**SHORT EXERCISE:**
In the R contrast-coding text, how many levels must the condition factor have for the lizContrasts function?

**EXTRACT TO READ:**
The function takes a data frame (d), a factor from that database (condition), which must have three levels, and the name of the level of the factor which is to be used as the baseline for the contrasts (baselevel).

lizContrasts= function(d, condition, baselevel) 
{
  
  condition = factor(condition)
  condition = relevel(condition, baselevel)
  
  a= (contrasts(condition)-apply(contrasts(condition),2,mean))
  d$dummy1[condition== rownames(a)[1]] <- a[1] 
  d$dummy1[condition== rownames(a)[2]] <- a[2] 
  d$dummy1[condition== rownames(a)[3]] <- a[3] 
  
  d$dummy2[condition== rownames(a)[1]] <- a[4] 
  d$dummy2[condition== rownames(a)[2]] <- a[5] 
  d$dummy2[condition== rownames(a)[3]] <- a[6] 
  
  name1 = paste(baselevel, rownames(a)[2],sep="_VERSUS_")
  name2 = paste(baselevel, rownames(a)[3],sep="_VERSUS_")
  
  d[name1] = d$dummy1 
  d[name2] = d$dummy2 
  
  d$dummy1 <-NULL 
  d$dummy2 <-NULL 
  
  return(d)
}

lizContrasts4

Author: Elizabeth Wonnacott.

This function is a version of the previous lizContrasts function but to be used to create three centered dummy variables which stand in place of a four-way factor (condition). Notes that this function implements a simple coding scheme. It creates three centered dummy variables which stand in place of a three way factor (condition). This allows us to inspect each contrast separately against a reference level, as well as their interactions with other factors. Other fixed effects in the model can be evaluated as the average effects across all levels of the factor. Note that the intercept corresponds to the mean of cell means, sometimes referred as grand mean.

lizContrasts4= function(d, condition, baselevel) 
{
  #condition = pictest$condition
  condition = factor(condition)
  condition = relevel(condition, baselevel)
  a= (contrasts(condition)-apply(contrasts(condition),2,mean))
  
  d$dummy1[condition== rownames(a)[1]] <- a[1] 
  d$dummy1[condition== rownames(a)[2]] <- a[2] 
  d$dummy1[condition== rownames(a)[3]] <- a[3] 
  d$dummy1[condition== rownames(a)[4]] <- a[4] 
  d$dummy2[condition== rownames(a)[1]] <- a[5] 
  d$dummy2[condition== rownames(a)[2]] <- a[6] 
  d$dummy2[condition== rownames(a)[3]] <- a[7] 
  d$dummy2[condition== rownames(a)[4]] <- a[8] 
  d$dummy3[condition== rownames(a)[1]] <- a[9] 
  d$dummy3[condition== rownames(a)[2]] <- a[10] 
  d$dummy3[condition== rownames(a)[3]] <- a[11] 
  d$dummy3[condition== rownames(a)[4]] <- a[12] 
  
  name1 = paste(baselevel, rownames(a)[2],sep="_VERSUS_")

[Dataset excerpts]

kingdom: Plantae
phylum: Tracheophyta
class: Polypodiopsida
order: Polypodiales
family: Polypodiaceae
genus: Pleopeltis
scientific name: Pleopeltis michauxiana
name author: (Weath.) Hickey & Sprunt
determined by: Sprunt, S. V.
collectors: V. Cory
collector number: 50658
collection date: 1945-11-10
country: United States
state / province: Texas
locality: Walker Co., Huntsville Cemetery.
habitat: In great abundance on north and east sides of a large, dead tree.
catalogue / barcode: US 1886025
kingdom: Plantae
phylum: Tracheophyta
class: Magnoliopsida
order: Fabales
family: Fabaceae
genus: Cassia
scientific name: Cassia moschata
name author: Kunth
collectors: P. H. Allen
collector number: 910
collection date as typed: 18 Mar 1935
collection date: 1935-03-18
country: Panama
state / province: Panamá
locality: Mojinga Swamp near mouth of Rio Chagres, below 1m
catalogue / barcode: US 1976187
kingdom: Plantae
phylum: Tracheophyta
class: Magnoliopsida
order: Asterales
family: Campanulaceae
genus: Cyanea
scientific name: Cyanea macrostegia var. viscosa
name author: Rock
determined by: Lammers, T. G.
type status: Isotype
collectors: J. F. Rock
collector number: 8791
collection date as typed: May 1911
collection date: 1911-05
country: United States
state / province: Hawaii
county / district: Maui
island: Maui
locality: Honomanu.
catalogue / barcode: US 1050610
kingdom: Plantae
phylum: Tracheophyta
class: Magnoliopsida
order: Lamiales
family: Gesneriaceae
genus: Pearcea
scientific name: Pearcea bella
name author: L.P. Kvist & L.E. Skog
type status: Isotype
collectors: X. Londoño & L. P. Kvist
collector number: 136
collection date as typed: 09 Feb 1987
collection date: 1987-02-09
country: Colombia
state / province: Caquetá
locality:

**THE REPLY:**
Three levels.